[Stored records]
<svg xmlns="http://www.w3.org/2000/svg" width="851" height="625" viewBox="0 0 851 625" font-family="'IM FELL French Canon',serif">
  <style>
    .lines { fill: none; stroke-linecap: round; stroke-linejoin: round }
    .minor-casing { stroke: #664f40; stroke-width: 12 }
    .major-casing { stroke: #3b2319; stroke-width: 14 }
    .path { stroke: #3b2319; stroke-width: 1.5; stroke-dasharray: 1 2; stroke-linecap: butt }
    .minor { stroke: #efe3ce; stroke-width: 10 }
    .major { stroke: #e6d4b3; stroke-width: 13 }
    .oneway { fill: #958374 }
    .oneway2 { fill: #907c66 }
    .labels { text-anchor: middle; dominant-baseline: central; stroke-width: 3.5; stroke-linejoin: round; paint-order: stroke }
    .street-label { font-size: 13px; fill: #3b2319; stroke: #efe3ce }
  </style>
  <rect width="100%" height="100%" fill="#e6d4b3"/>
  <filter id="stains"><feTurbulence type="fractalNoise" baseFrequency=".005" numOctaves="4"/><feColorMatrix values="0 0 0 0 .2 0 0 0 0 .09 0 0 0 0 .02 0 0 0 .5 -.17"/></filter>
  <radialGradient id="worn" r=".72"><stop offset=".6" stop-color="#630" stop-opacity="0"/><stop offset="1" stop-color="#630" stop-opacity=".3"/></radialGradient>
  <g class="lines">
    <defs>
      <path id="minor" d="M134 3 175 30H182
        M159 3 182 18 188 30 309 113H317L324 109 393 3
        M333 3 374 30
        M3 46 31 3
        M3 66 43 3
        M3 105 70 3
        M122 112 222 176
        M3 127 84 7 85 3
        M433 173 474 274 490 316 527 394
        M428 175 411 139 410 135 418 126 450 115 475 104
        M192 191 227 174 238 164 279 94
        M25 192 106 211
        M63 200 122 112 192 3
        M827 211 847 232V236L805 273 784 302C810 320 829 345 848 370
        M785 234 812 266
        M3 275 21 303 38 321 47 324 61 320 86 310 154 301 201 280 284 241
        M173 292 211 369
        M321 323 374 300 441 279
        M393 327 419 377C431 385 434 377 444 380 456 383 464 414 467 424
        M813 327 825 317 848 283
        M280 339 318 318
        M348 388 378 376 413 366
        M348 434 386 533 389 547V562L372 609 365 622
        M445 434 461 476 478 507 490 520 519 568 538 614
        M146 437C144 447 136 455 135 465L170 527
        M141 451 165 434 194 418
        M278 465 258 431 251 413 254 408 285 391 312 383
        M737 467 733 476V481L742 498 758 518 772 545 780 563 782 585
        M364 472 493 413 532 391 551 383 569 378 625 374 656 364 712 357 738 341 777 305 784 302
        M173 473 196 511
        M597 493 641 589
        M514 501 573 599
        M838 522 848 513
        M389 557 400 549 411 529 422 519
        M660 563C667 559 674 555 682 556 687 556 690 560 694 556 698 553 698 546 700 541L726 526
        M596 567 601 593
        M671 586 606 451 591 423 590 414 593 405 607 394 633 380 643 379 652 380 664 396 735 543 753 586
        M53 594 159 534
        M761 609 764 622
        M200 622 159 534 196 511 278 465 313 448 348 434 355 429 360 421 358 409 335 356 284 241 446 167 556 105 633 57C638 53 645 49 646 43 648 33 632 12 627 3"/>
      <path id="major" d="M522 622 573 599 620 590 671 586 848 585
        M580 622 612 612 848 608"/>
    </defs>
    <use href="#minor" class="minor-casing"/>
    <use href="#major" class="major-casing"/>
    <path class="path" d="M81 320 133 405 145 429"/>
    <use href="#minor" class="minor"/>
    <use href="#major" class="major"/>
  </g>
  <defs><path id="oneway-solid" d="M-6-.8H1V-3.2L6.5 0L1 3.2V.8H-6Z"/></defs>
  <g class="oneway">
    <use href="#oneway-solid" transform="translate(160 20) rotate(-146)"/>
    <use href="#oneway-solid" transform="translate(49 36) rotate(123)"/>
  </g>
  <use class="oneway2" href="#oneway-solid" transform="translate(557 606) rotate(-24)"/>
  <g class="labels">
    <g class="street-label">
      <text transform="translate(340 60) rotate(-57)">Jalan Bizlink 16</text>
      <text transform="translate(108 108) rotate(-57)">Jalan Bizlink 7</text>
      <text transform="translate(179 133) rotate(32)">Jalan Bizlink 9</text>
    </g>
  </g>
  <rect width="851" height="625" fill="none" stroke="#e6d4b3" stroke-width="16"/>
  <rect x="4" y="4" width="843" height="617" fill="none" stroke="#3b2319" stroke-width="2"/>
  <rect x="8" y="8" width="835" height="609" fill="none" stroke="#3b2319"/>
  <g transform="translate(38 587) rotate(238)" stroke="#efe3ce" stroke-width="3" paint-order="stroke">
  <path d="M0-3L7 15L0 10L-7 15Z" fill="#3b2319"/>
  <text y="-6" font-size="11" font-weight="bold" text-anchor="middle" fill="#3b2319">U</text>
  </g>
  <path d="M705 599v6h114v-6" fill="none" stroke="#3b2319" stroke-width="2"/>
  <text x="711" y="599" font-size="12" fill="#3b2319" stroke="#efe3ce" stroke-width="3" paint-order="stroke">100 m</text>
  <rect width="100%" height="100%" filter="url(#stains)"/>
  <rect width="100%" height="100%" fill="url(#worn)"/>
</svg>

■ **Directions**
Write out every entry exactly as given.

■ **Result below**
<svg xmlns="http://www.w3.org/2000/svg" width="851" height="625" viewBox="0 0 851 625" font-family="'IM FELL French Canon',serif">
  <style>
    .lines { fill: none; stroke-linecap: round; stroke-linejoin: round }
    .minor-casing { stroke: #664f40; stroke-width: 12 }
    .major-casing { stroke: #3b2319; stroke-width: 14 }
    .path { stroke: #3b2319; stroke-width: 1.5; stroke-dasharray: 1 2; stroke-linecap: butt }
    .minor { stroke: #efe3ce; stroke-width: 10 }
    .major { stroke: #e6d4b3; stroke-width: 13 }
    .oneway { fill: #958374 }
    .oneway2 { fill: #907c66 }
    .labels { text-anchor: middle; dominant-baseline: central; stroke-width: 3.5; stroke-linejoin: round; paint-order: stroke }
    .street-label { font-size: 13px; fill: #3b2319; stroke: #efe3ce }
  </style>
  <rect width="100%" height="100%" fill="#e6d4b3"/>
  <filter id="stains"><feTurbulence type="fractalNoise" baseFrequency=".005" numOctaves="4"/><feColorMatrix values="0 0 0 0 .2 0 0 0 0 .09 0 0 0 0 .02 0 0 0 .5 -.17"/></filter>
  <radialGradient id="worn" r=".72"><stop offset=".6" stop-color="#630" stop-opacity="0"/><stop offset="1" stop-color="#630" stop-opacity=".3"/></radialGradient>
  <g class="lines">
    <defs>
      <path id="minor" d="M134 3 175 30H182
        M159 3 182 18 188 30 309 113H317L324 109 393 3
        M333 3 374 30
        M3 46 31 3
        M3 66 43 3
        M3 105 70 3
        M122 112 222 176
        M3 127 84 7 85 3
        M433 173 474 274 490 316 527 394
        M428 175 411 139 410 135 418 126 450 115 475 104
        M192 191 227 174 238 164 279 94
        M25 192 106 211
        M63 200 122 112 192 3
        M827 211 847 232V236L805 273 784 302C810 320 829 345 848 370
        M785 234 812 266
        M3 275 21 303 38 321 47 324 61 320 86 310 154 301 201 280 284 241
        M173 292 211 369
        M321 323 374 300 441 279
        M393 327 419 377C431 385 434 377 444 380 456 383 464 414 467 424
        M813 327 825 317 848 283
        M280 339 318 318
        M348 388 378 376 413 366
        M348 434 386 533 389 547V562L372 609 365 622
        M445 434 461 476 478 507 490 520 519 568 538 614
        M146 437C144 447 136 455 135 465L170 527
        M141 451 165 434 194 418
        M278 465 258 431 251 413 254 408 285 391 312 383
        M737 467 733 476V481L742 498 758 518 772 545 780 563 782 585
        M364 472 493 413 532 391 551 383 569 378 625 374 656 364 712 357 738 341 777 305 784 302
        M173 473 196 511
        M597 493 641 589
        M514 501 573 599
        M838 522 848 513
        M389 557 400 549 411 529 422 519
        M660 563C667 559 674 555 682 556 687 556 690 560 694 556 698 553 698 546 700 541L726 526
        M596 567 601 593
        M671 586 606 451 591 423 590 414 593 405 607 394 633 380 643 379 652 380 664 396 735 543 753 586
        M53 594 159 534
        M761 609 764 622
        M200 622 159 534 196 511 278 465 313 448 348 434 355 429 360 421 358 409 335 356 284 241 446 167 556 105 633 57C638 53 645 49 646 43 648 33 632 12 627 3"/>
      <path id="major" d="M522 622 573 599 620 590 671 586 848 585
        M580 622 612 612 848 608"/>
    </defs>
    <use href="#minor" class="minor-casing"/>
    <use href="#major" class="major-casing"/>
    <path class="path" d="M81 320 133 405 145 429"/>
    <use href="#minor" class="minor"/>
    <use href="#major" class="major"/>
  </g>
  <defs><path id="oneway-solid" d="M-6-.8H1V-3.2L6.5 0L1 3.2V.8H-6Z"/></defs>
  <g class="oneway">
    <use href="#oneway-solid" transform="translate(160 20) rotate(-146)"/>
    <use href="#oneway-solid" transform="translate(49 36) rotate(123)"/>
  </g>
  <use class="oneway2" href="#oneway-solid" transform="translate(557 606) rotate(-24)"/>
  <g class="labels">
    <g class="street-label">
      <text transform="translate(340 60) rotate(-57)">Jalan Bizlink 16</text>
      <text transform="translate(108 108) rotate(-57)">Jalan Bizlink 7</text>
      <text transform="translate(179 133) rotate(32)">Jalan Bizlink 9</text>
    </g>
  </g>
  <rect width="851" height="625" fill="none" stroke="#e6d4b3" stroke-width="16"/>
  <rect x="4" y="4" width="843" height="617" fill="none" stroke="#3b2319" stroke-width="2"/>
  <rect x="8" y="8" width="835" height="609" fill="none" stroke="#3b2319"/>
  <g transform="translate(38 587) rotate(238)" stroke="#efe3ce" stroke-width="3" paint-order="stroke">
  <path d="M0-3L7 15L0 10L-7 15Z" fill="#3b2319"/>
  <text y="-6" font-size="11" font-weight="bold" text-anchor="middle" fill="#3b2319">U</text>
  </g>
  <path d="M705 599v6h114v-6" fill="none" stroke="#3b2319" stroke-width="2"/>
  <text x="711" y="599" font-size="12" fill="#3b2319" stroke="#efe3ce" stroke-width="3" paint-order="stroke">100 m</text>
  <rect width="100%" height="100%" filter="url(#stains)"/>
  <rect width="100%" height="100%" fill="url(#worn)"/>
</svg>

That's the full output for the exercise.